Лосев | Аверинцев | Бибихин |
[18 Mar 2005|07:47am] |
Купил книжку Бибихина о Лосеве и Аверинцеве.
*
Лосев, Аверинцев и Бибихин были последними, кого я воспринимал не только как "авторов философских книжек", но и как людей - причём людей, заслуживающих известного пиетета.
Лосева я, что называется, "не застал", Аверинцева видел пару раз, с Бибихиным одно время немного общался "после лекций".
Эти трое были лучшими представителями худшей российской субкультуры - русскоязычной интеллигентской гуманитарИи. Они были её "человеческим лицом". Точнее, тремя лицами. Ещё точнее, тремя временами глагола "интеллигентствовать" (Солженицын сказал бы образованничать): past, present, future.
*
Лосев работал представителем дореволюционной интеллигенции: "у настоящих профессоров учился" - и "доучился бы, кабы не". Тут нужен особый модус - "прошлое несостоявшееся великое". И в самом деле - "кабы не", он бы, наверное, "да": наш телёнок да вовка зъил бы. А так - "проклятая советчина".
Мой сарказм, разумеется, предназначается не самому Лосеву: какие тут могут быть иронии, жизнь-то сломали - библиотека, зрение, советская цензура. Хотя, конечно, некоторые его штучки типа "тайного монашества" при обязательной жене под боком мне как-то - - - -, но тут уж Зевес ему судья. Зато облепившие его ласково жужукающие жужелицы и жуженята, которым старик был удобопотребляем именно в качестве несостоявшегося великого мыслителя заслуживают только - - -.
Философия Лосева - это, в сущности, что-то жуткое. Я не говорю о "советской цензуре" и "марксизме". Но вот это - "вода кипит, а идея воды не кипит", "утарквизм Прокла" (ежели точно перевести - однохуйственность), "платоническая женщина должна сделать себе аборт" (доказывается "диалектикой"). Вообще вся эта мохнатая "диалектика" - которая по сути своей есть погрызание ума...

▬▬▬▬▬▬▬▬▬▬

■ ЧТО НУЖНО СДЕЛАТЬ:
A: Чья книга о Лосеве и Аверинцеве упоминается в начале текста о трёх мыслителях?
B: Выпишите из текста о трёх мыслителях фрагмент между словами «Лосев | Аверинцев» и «заслуживающих известного пиетета.» включительно.

■ ДАННЫЕ:

▬▬▬▬▬▬▬▬▬▬

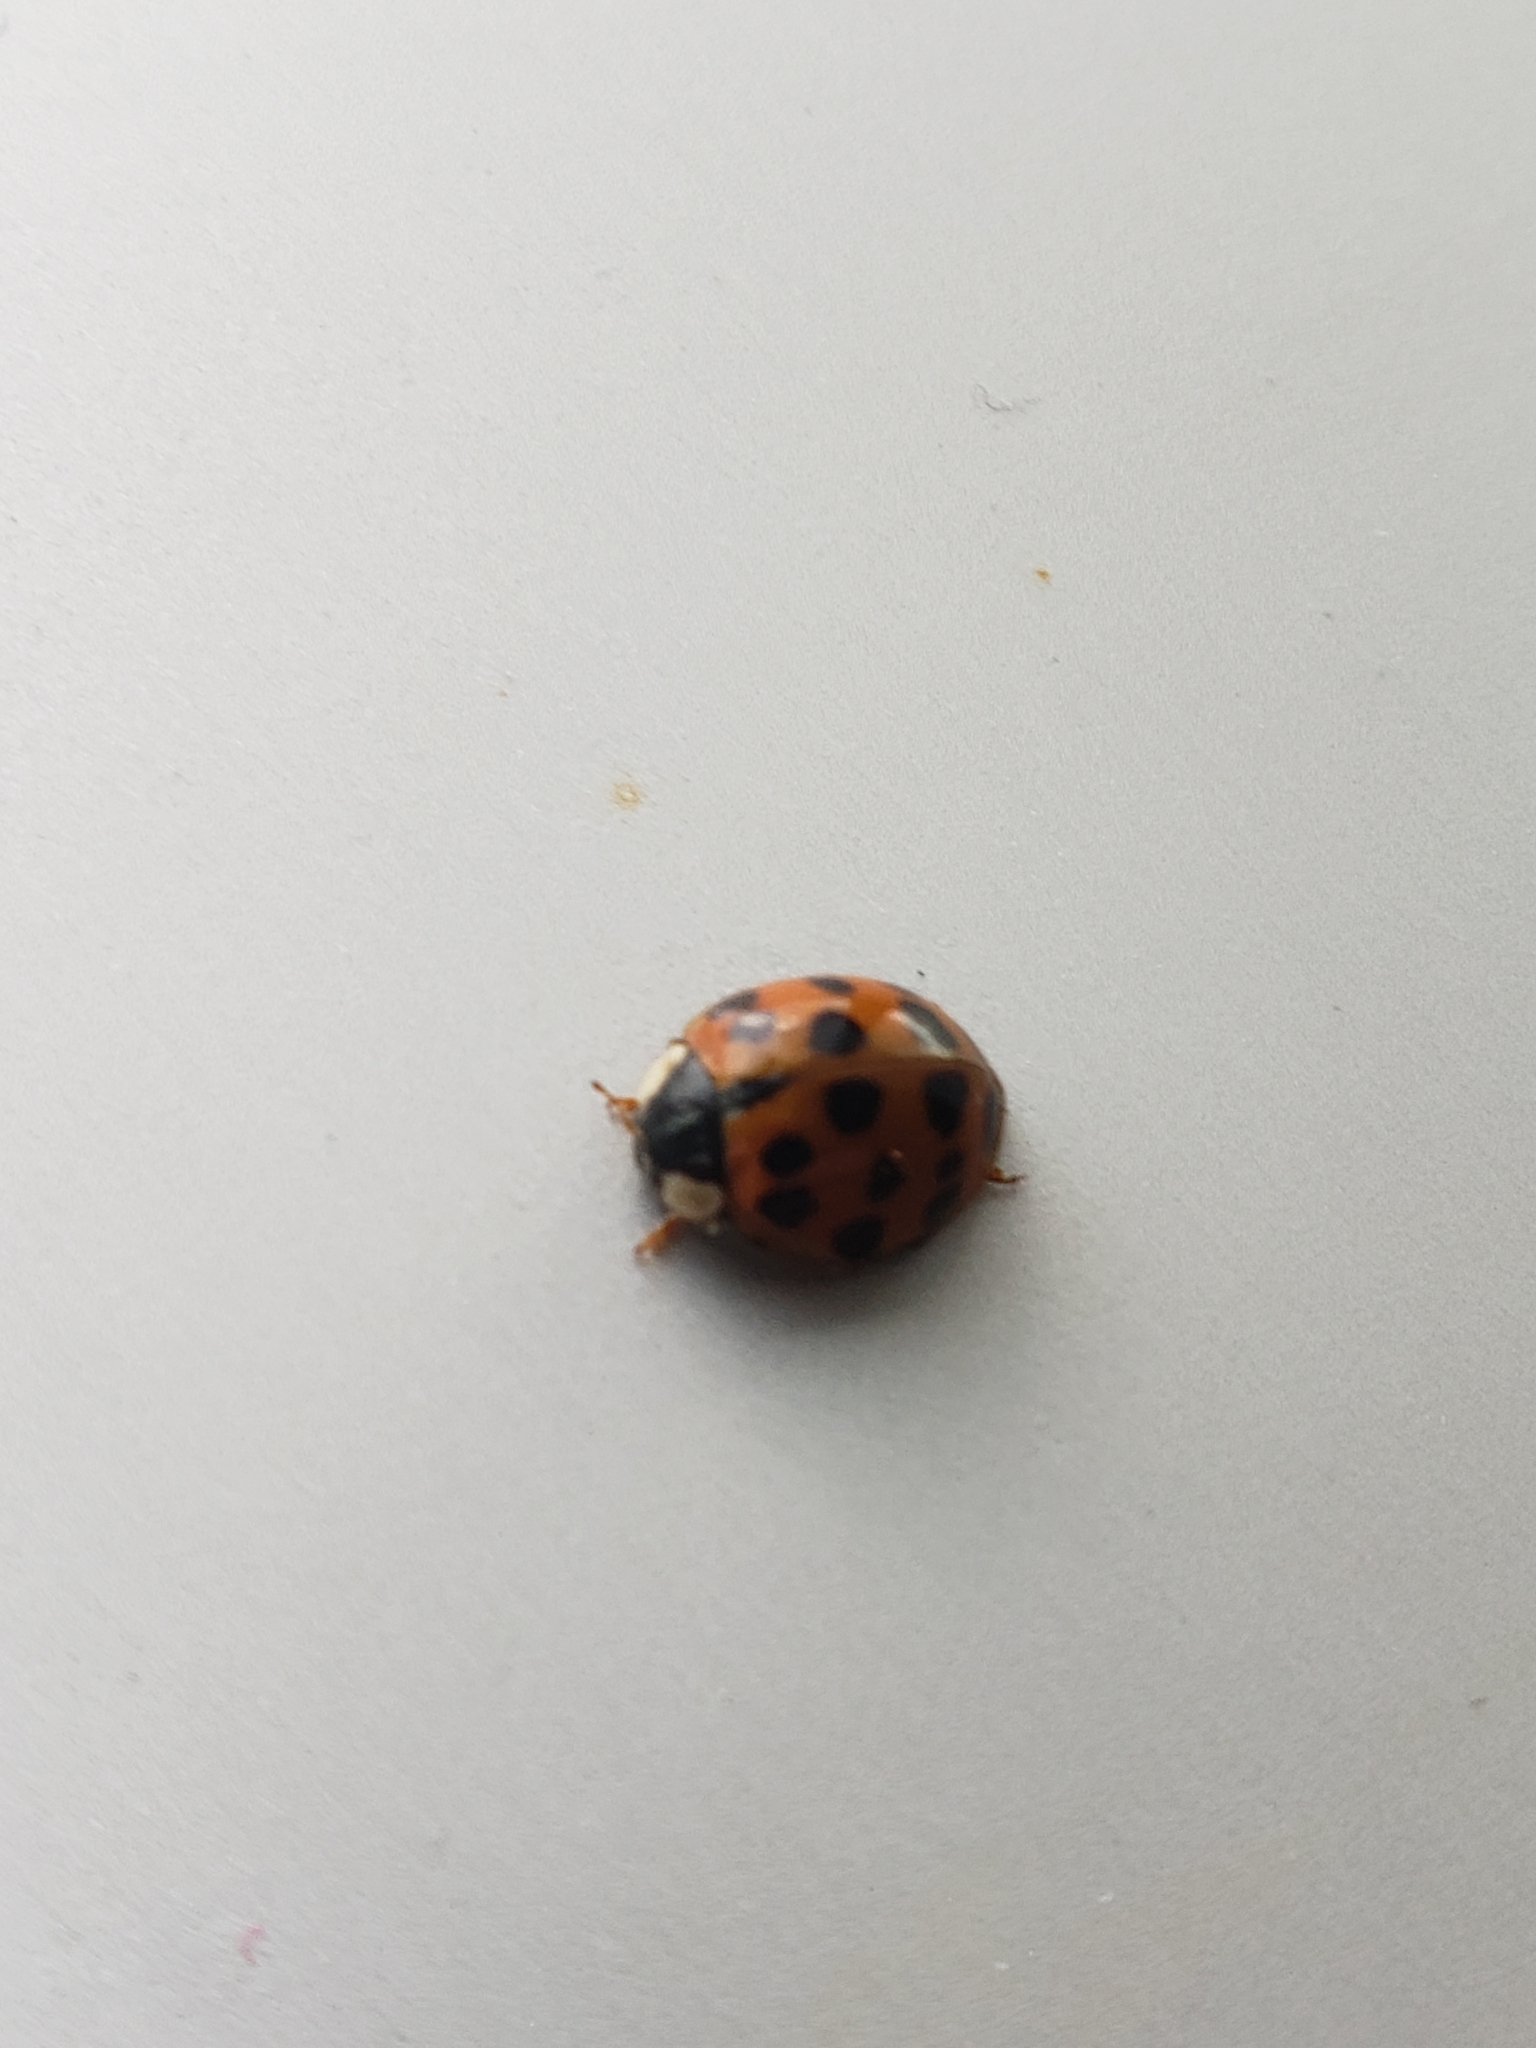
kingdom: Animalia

▬▬▬▬▬▬▬▬▬▬

■ ОТВЕТЫ:
A: Книга Бибихина.

B:
Лосев | Аверинцев | Бибихин |
[18 Mar 2005|07:47am] |
Купил книжку Бибихина о Лосеве и Аверинцеве.
*
Лосев, Аверинцев и Бибихин были последними, кого я воспринимал не только как "авторов философских книжек", но и как людей - причём людей, заслуживающих известного пиетета.